Extended Data Fig. 2: Molecular signatures and interneuron heterogeneity in the developing cerebral cortex.

Related to Fig. 1. a, Selective expression (normalized) of marker genes per cell type in the combined scRNA-seq dataset. Cell types are grouped on the basis of their identity and shared marker genes. b, Gene signatures for all cell types identified in the combined time points. Top 20 differentially expressed genes for each cell type are presented. Cells were down-sampled to a maximum of 500 cells per cell type. c, Expression of canonical marker genes for selected cell types in the UMAP visualization of the combined scRNA-seq time course. d, Different subtypes of interneuron integrate into the developing cortex through time.
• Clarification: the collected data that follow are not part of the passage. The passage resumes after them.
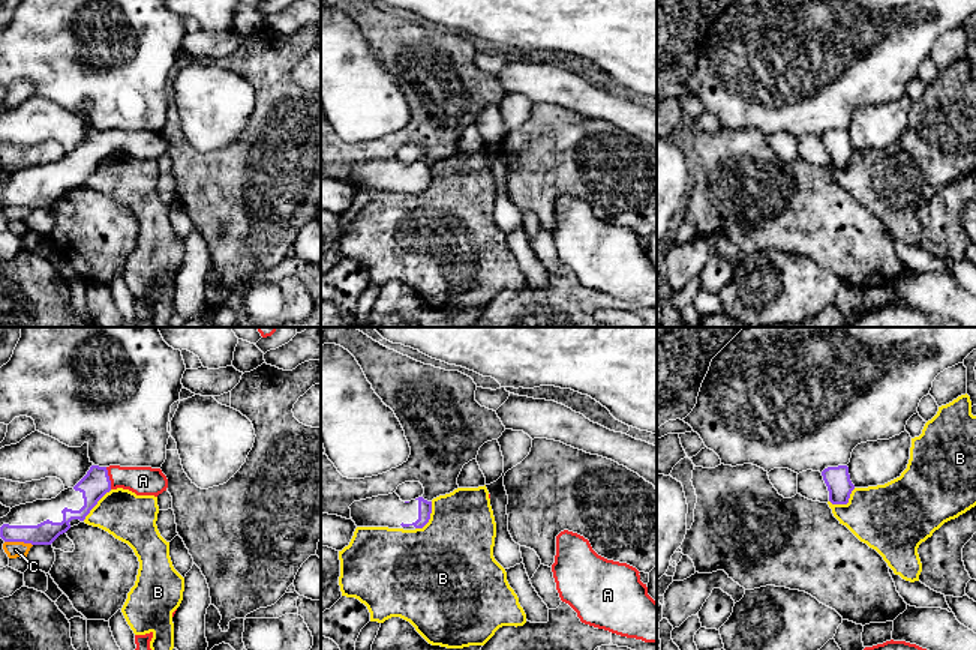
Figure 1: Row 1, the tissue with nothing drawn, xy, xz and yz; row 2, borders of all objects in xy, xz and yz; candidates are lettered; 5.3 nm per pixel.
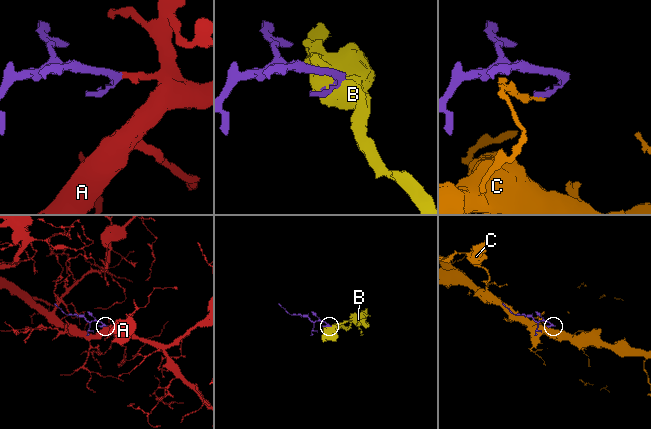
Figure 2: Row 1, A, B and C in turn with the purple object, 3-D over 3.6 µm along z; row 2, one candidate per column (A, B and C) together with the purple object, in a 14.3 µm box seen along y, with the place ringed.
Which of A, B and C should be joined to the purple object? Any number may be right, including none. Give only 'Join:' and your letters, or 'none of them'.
Join: A

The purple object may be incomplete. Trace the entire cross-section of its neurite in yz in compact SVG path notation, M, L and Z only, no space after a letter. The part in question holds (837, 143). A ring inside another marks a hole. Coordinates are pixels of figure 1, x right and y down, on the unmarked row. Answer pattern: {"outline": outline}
{"outline": "M828 131L822 135L832 168L847 168L855 149L850 144L849 131Z"}

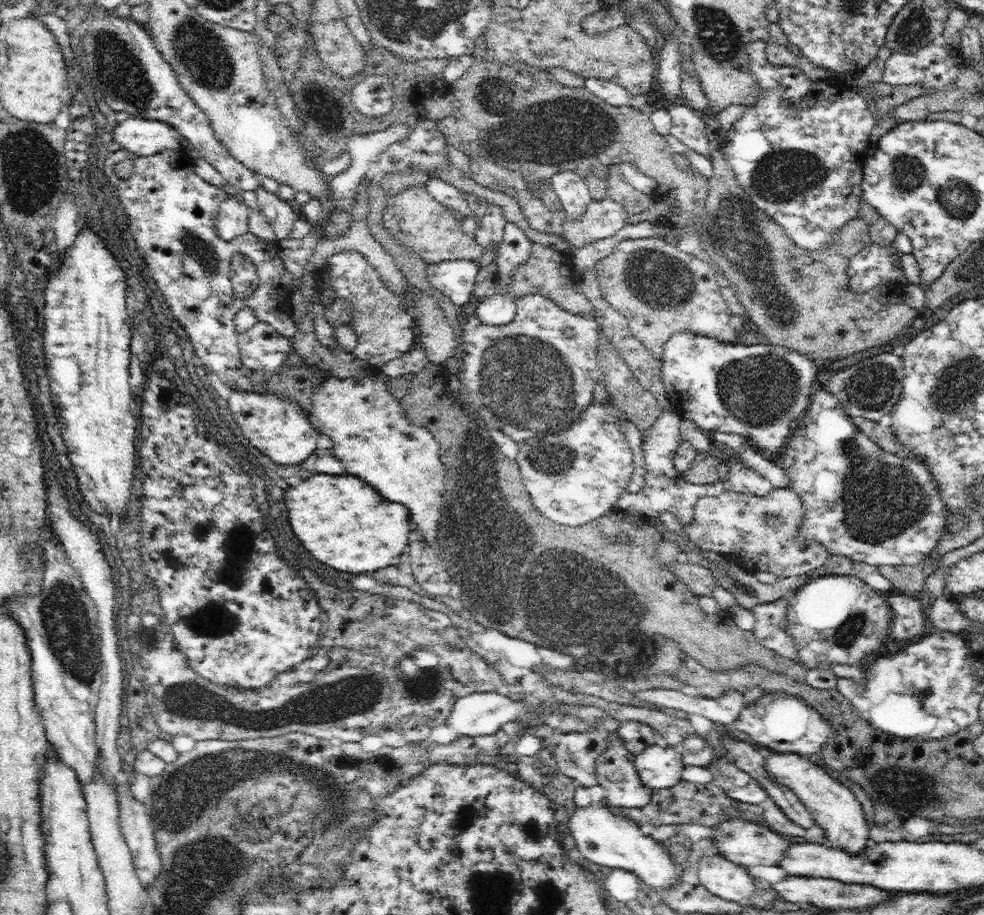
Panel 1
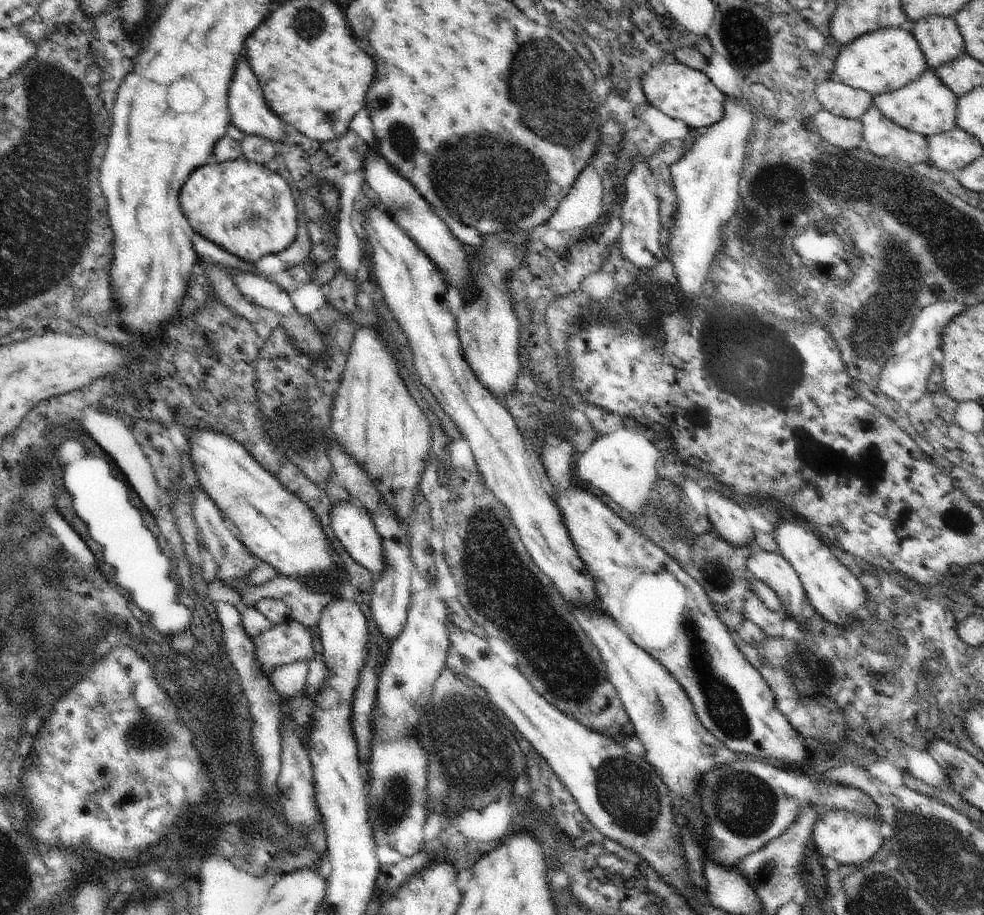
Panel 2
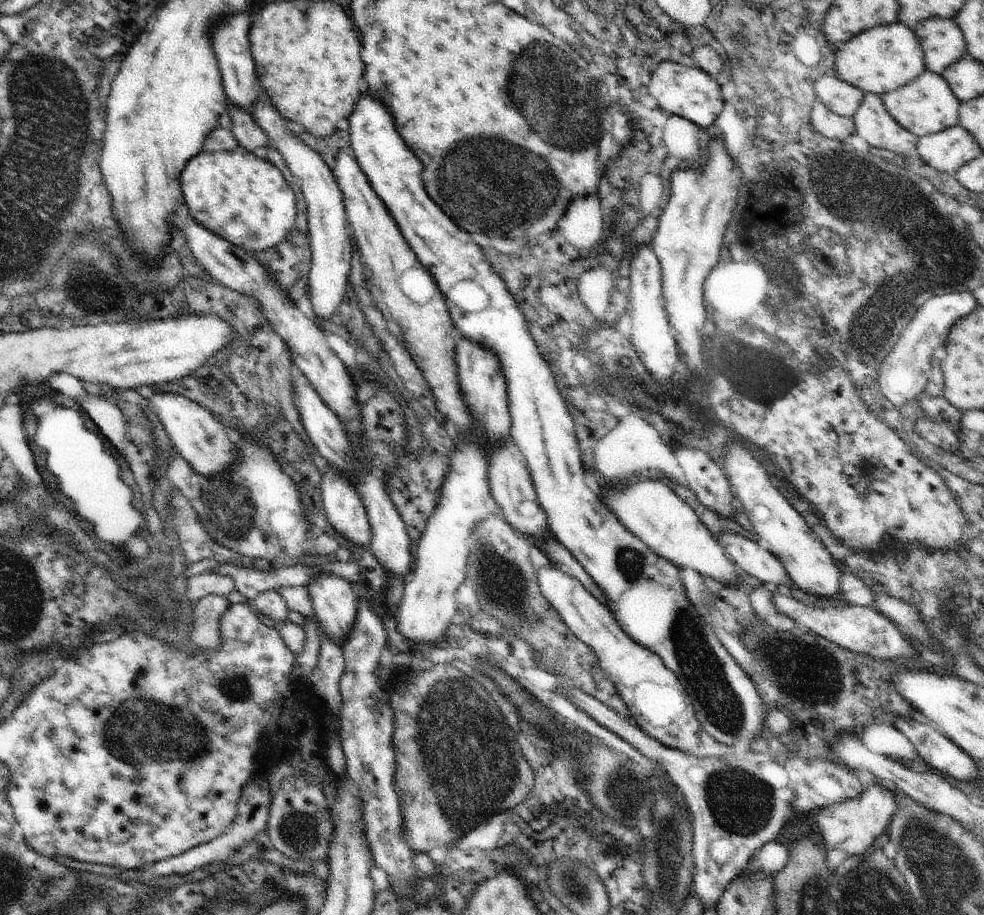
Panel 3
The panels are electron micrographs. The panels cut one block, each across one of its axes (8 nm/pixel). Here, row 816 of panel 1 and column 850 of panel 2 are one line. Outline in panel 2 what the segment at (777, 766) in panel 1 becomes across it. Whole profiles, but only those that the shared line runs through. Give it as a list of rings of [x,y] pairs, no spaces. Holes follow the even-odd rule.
[[[844,809],[826,810],[816,818],[811,832],[814,844],[820,856],[834,858],[839,865],[861,865],[870,860],[883,843],[880,824],[875,817],[860,816]]]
Left, clustering of interneurons collected at all time points, visualized via UMAP. Middle, interneuron UMAP plots show the expression of the inhibitory markers Dlx2 and Gad2, as well as a marker of dorsally-derived cell types (Emx1), not expressed by interneurons. Right, proportion of cells corresponding to each cluster in each time point. e, Expression of genes characteristic of interneurons of different embryonic origins. Medial ganglionic eminence (MGE)-derived interneurons express Npy, Sst, Lhx6 and Nxph1. Interneurons originating in the CGE (caudal ganglionic eminence) are positive for Htr3a, Prox1, Cxcl14 and Sp8. A second population of Htr3a⁺ interneurons express Meis2, Etv1 and Sp8, putatively from the pallial–subpallial (P–SP) boundary.